At issue are radio ads being run that oppose Referendums C and D — ads which should theoretically be paid for by a campaign committee for which donations are not tax-exempt.
Jon Caldara, president of the institute, said the institute put the ads on the air to educate the public – part of the institute’s stated mission – and is not advocating a specific position.
“This is why the Independence Institute exists,” Caldara said. “We are happy to accept donations from proponents of this tax increase. Be assured, those donations will be used to educate the public about the dangers of Referendum C and D.”
Caldara is certainly stretching the truth, but what he is doing is a clever, and not unknown, way around campaign finance laws.
There are two routes that can be taken here. The first is to set up a so-called “education committee” which many groups did prior to the 2004 election. “Education committees” can advocate on issues and candidates without specifically suggesting a vote for either. For example, an education committee could pay for mailings that talk about how great John Hickenlooper is as mayor, but they cannot actually say “vote for John Hickenlooper for re-election.”
It’s a silly exemption, and it doesn’t make campaign finance laws any clearer because it’s next to impossible to figure out who has donated to an “education committee” (journalists hate this new campaign rule, because at least with the old laws campaign contributions were easier to track). “Education committees” remain political committees, however, in that they cannot accept tax exempt donations.
The other route to take, which the Independence Institute has apparently done in this case, is to call yourself a non-profit organization that advocates for a cause. They can take tax-exempt donations by being a public advocate, akin to a group that might produce public service ads about eating your vegetables. You could donate money, tax-exempt, to a “pro vegetable” group, and that money would be used in part to pay for public service ads on radio and television about eating more broccoli.

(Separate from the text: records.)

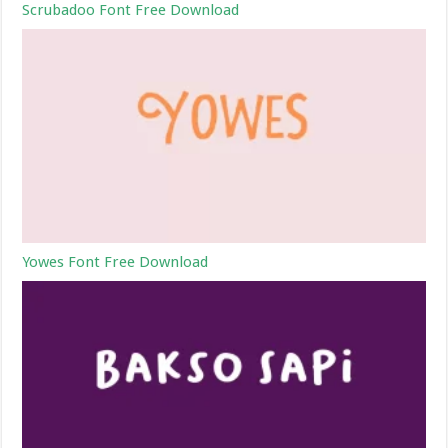
Scrubadoo Font Free Download
Yowes Font Free Download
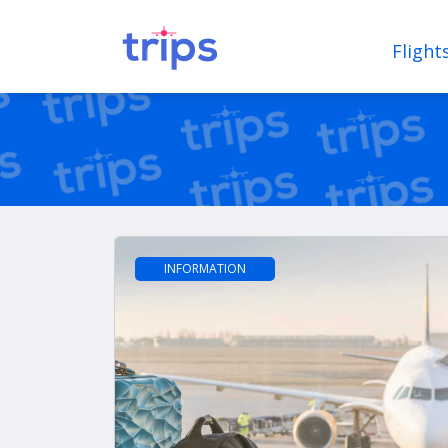
Flight
INFORMATION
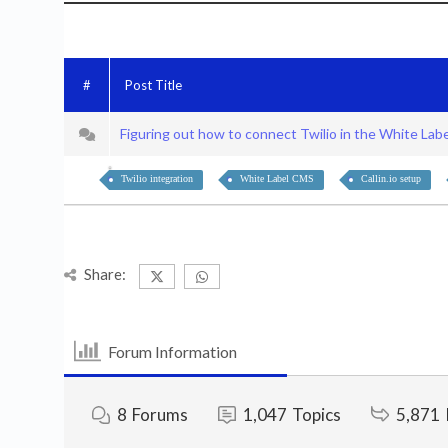
#
Post Title
Figuring out how to connect Twilio in the White La
Twilio integration
White Label CMS
Callin.io setup
Share:
Forum Information
8
Forums
1,047
Topics
5,871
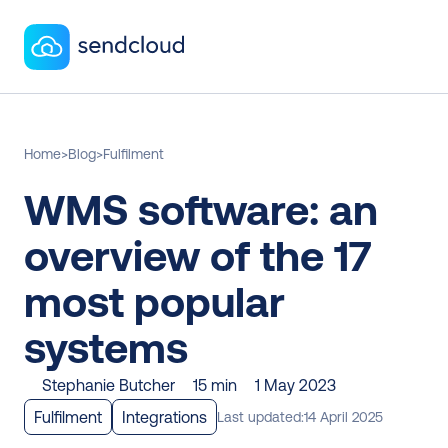
Home
>
Blog
>
Fulfilment
WMS software: an 
overview of the 17 
most popular 
systems
Stephanie Butcher
15 min
1 May 2023
Fulfilment
Integrations
Last updated:
14 April 2025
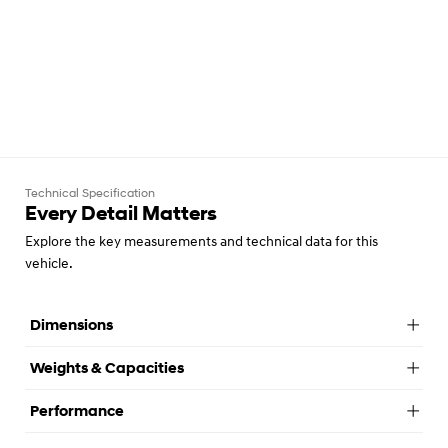
Technical Specification
Every Detail Matters
Explore the key measurements and technical data for this
vehicle.
Dimensions
Weights & Capacities
Performance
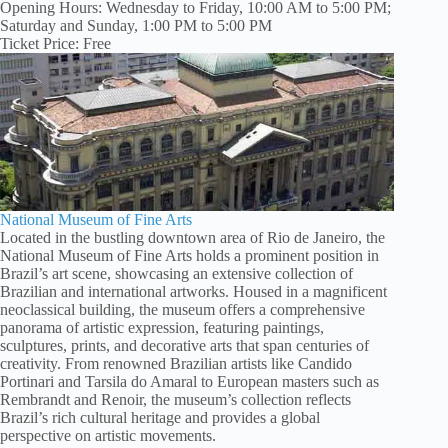
Opening Hours: Wednesday to Friday, 10:00 AM to 5:00 PM;
Saturday and Sunday, 1:00 PM to 5:00 PM
Ticket Price: Free
National Museum of Fine Arts
Located in the bustling downtown area of Rio de Janeiro, the
National Museum of Fine Arts holds a prominent position in
Brazil’s art scene, showcasing an extensive collection of
Brazilian and international artworks. Housed in a magnificent
neoclassical building, the museum offers a comprehensive
panorama of artistic expression, featuring paintings,
sculptures, prints, and decorative arts that span centuries of
creativity. From renowned Brazilian artists like Candido
Portinari and Tarsila do Amaral to European masters such as
Rembrandt and Renoir, the museum’s collection reflects
Brazil’s rich cultural heritage and provides a global
perspective on artistic movements.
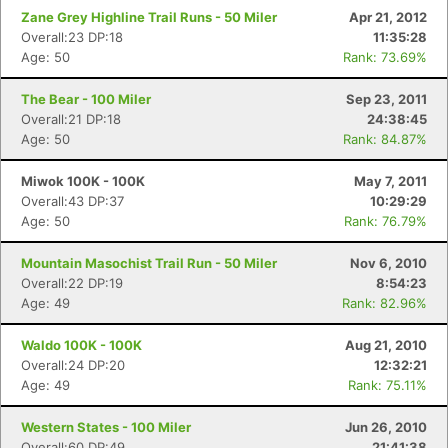
Zane Grey Highline Trail Runs - 50 Miler
Apr 21, 2012
Overall:23 DP:18
11:35:28
Age: 50
Rank: 73.69%
The Bear - 100 Miler
Sep 23, 2011
Overall:21 DP:18
24:38:45
Age: 50
Rank: 84.87%
Miwok 100K - 100K
May 7, 2011
Overall:43 DP:37
10:29:29
Age: 50
Rank: 76.79%
Mountain Masochist Trail Run - 50 Miler
Nov 6, 2010
Overall:22 DP:19
8:54:23
Age: 49
Rank: 82.96%
Waldo 100K - 100K
Aug 21, 2010
Overall:24 DP:20
12:32:21
Age: 49
Rank: 75.11%
Western States - 100 Miler
Jun 26, 2010
Overall:60 DP:49
21:41:38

The latter example is more along the lines of how this was intended to work, and the Independence Institute is basically toeing the line on this by doing the same thing.
Nonprofits like the institute face limits on how much they can spend on political campaigns. Federal rules prohibit donations to candidates.
But on issue campaigns, charities can spend a portion of their income as long as it is not “substantial,” a term that is not defined, said Denver lawyer Peter Nagel.
Most tax lawyers define substantial as 15 percent or more.
Caldara said the institute is spending $30,000 on the radio ads. The institute has not calculated other costs related to what it calls educating the public on Referendum C.
Is it legal to do what the Independence Institute is doing? It looks that way. Is it ethical? That depends on your perspective. But to a cynical voting public, it’s another example of how campaign finance laws often don’t do much more than create new loopholes.